With tears in his eyes, Rohit went into his study room and started drafting an email to his sister.

Dear Mrs. Geetanjali Shrikant Raje,

I am not sure if I still reserve the right to call you ‘Geetu’. So it’s appropropriate that I address you by your married name. Secondly,  just like you,  I could also have written a letter and could have relived my past. But I believe in remembering the past and not re-living the past. Hence, I am writing an email to you.

I am not sure if you still remember, I had a great childhood. I spent very few years of my life with Mamma but those years were the most wonderful years of my life. I remember, though faintly, playing with Mamma-Daddy in the small garden near our house.  Mamma died early but not without leaving little seeds of her memories. Daddy was the one, who nurtured those memories till they became beautiful flowers of my life. I sometimes feel, you were fortunate to have never seen her die but I was the unfortunate one to see her die.

I am not sure if you still remember, I would diligently participate in swimming competitions because it was my passport for obtaining scholarships. My swimming skills never won me big medals but they helped me to win good scholarships. Thus allowing Daddy to spend minimal on my school and college education.

I am not sure if you still remember, I had applied for the educational loan because I wanted to go to Harvard. However, it was only on Daddy’s insistence that I stopped the loan procedure. I am not sure if you still remember, how furious I was, when Daddy informed me about the sale of our ancestral home in Ratnagiri. I could not bear that we lost our age old house just for my education. However, I still clearly remember what Daddy told me then, “Never bother about sacrificing your past for your better future!”

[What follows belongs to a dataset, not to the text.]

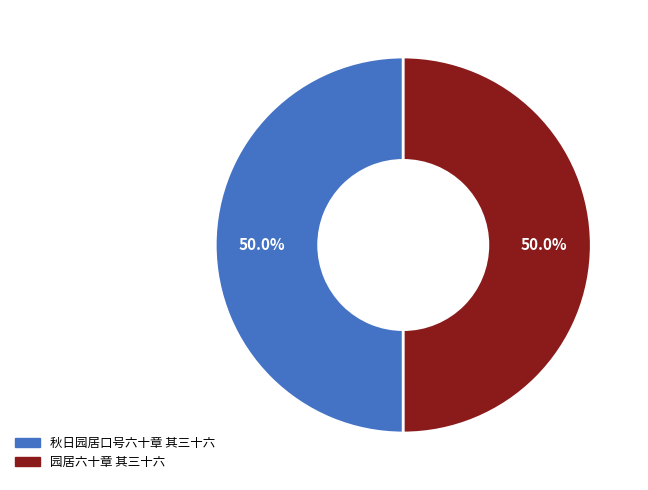

Count the number of slices in the pie.

2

I am not sure if you still remember, my BRITISH wife, can read and write Sanskrit better than any Indian, we know. I acknowledge that Jennifer knew nothing about India before our marriage.  However, I appreciate the efforts she took over years in learning not just about India but also the most ancient language of India. Due to her openness in embracing our family and our country, I felt that Daddy was never reluctant in accepting Jennifer as his daughter in law.

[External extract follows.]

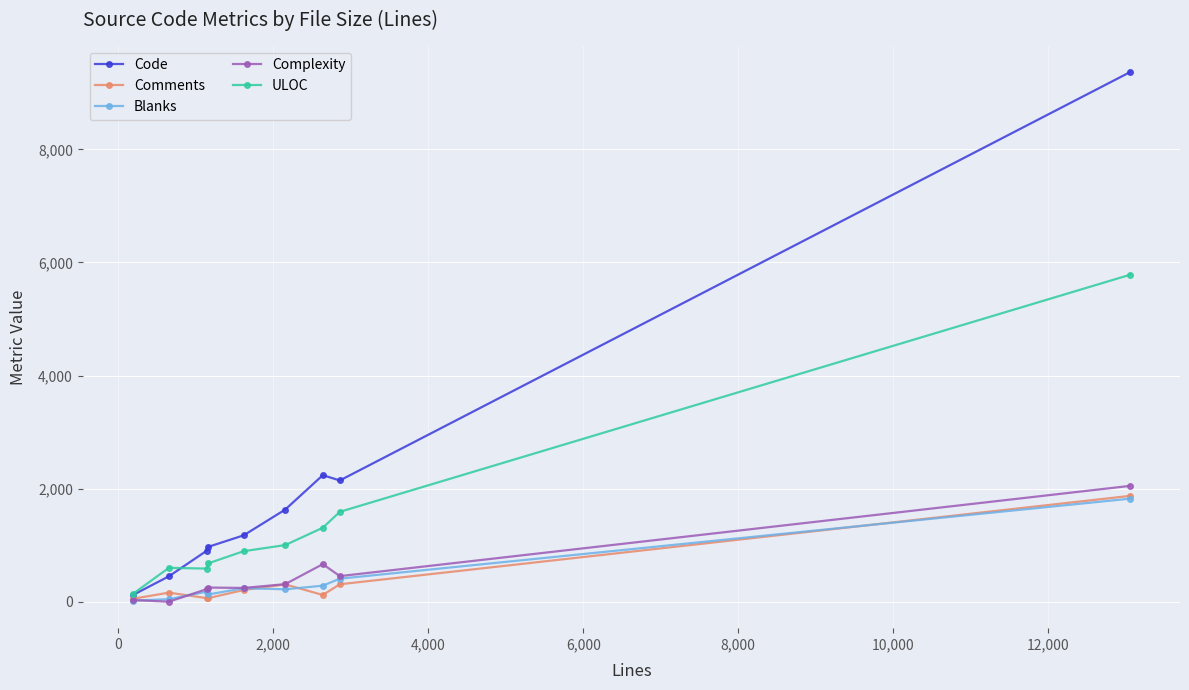

What is the highest value of the Code series?

9366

I am not sure if you still remember, I was never a Facebook Freak. However, I started my FB blitzkrieg only after Daddy started browsing the web world. I would post Photos and Videos of family vacations, office parties, festival celebrations, etc only for Daddy to see my well being. However, even today not many people, watching them realise that those Photos and Videos fail to exhibit my struggle of settling outside India.

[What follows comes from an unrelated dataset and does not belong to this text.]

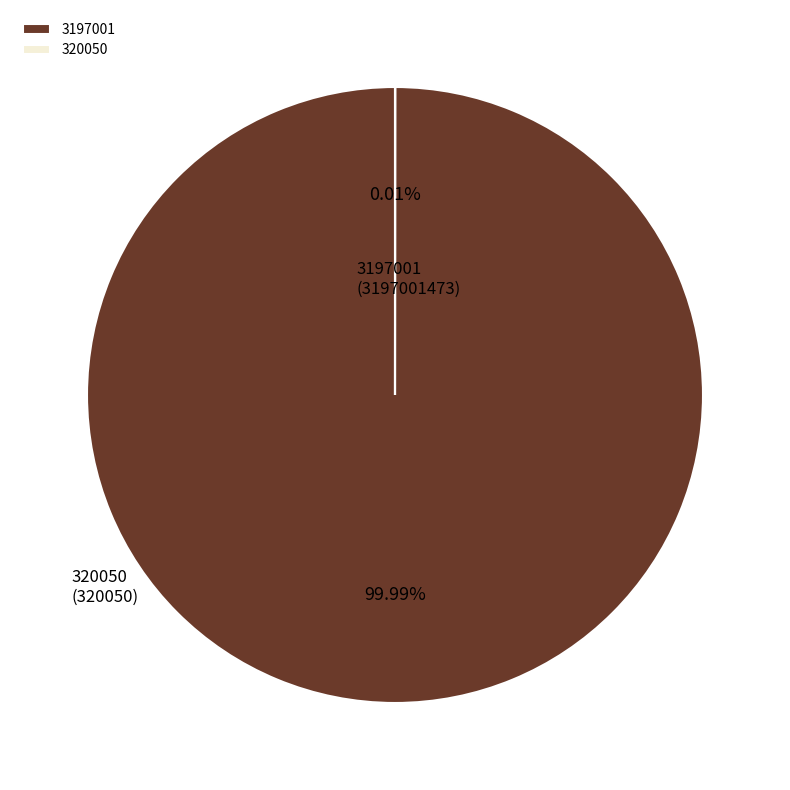

To the nearest percent, what is the difference between the largest and smallest slice percentages?

100%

I am not sure if you still remember, how perpetually Jennifer and I had requested Daddy to come and stay with us in London. However, each time he would politely refuse us for the reasons better known to him. That too in spite of knowing that it was impossible for Jennifer and me to leave our jobs and for my son to leave his college and come & settle back in India. 

The money that I would give Daddy every month was not to justify my responsibility toward my father, as you would like to think. Maybe, it was an attempt by a selfish son to provide a life of dignity to his ailing father and to restore a part of his self respect, which he ‘lost’ by agreeing to leave Mumbai and stay with his daughter in Indore.

Lastly, I will have no regret if my son decides to treat me the way, I treated my father because I will be knowing the exact reasons that would compel my son to lead a life separate from me.

You had once felt that only because of me, our Mumbai home had become like ‘A nest without a bird’. However, after reading your letter I too felt something similar – ‘A bird without a nest.’ 



Rohit clicked the ‘Send’ button in the left corner the screen and switch off his Desktop.

Disclaimer: Dear Readers – I do not wish to justify any of the two letters in any ways. I only wish to present the two sides of a story, which is a reality in almost every second house around us.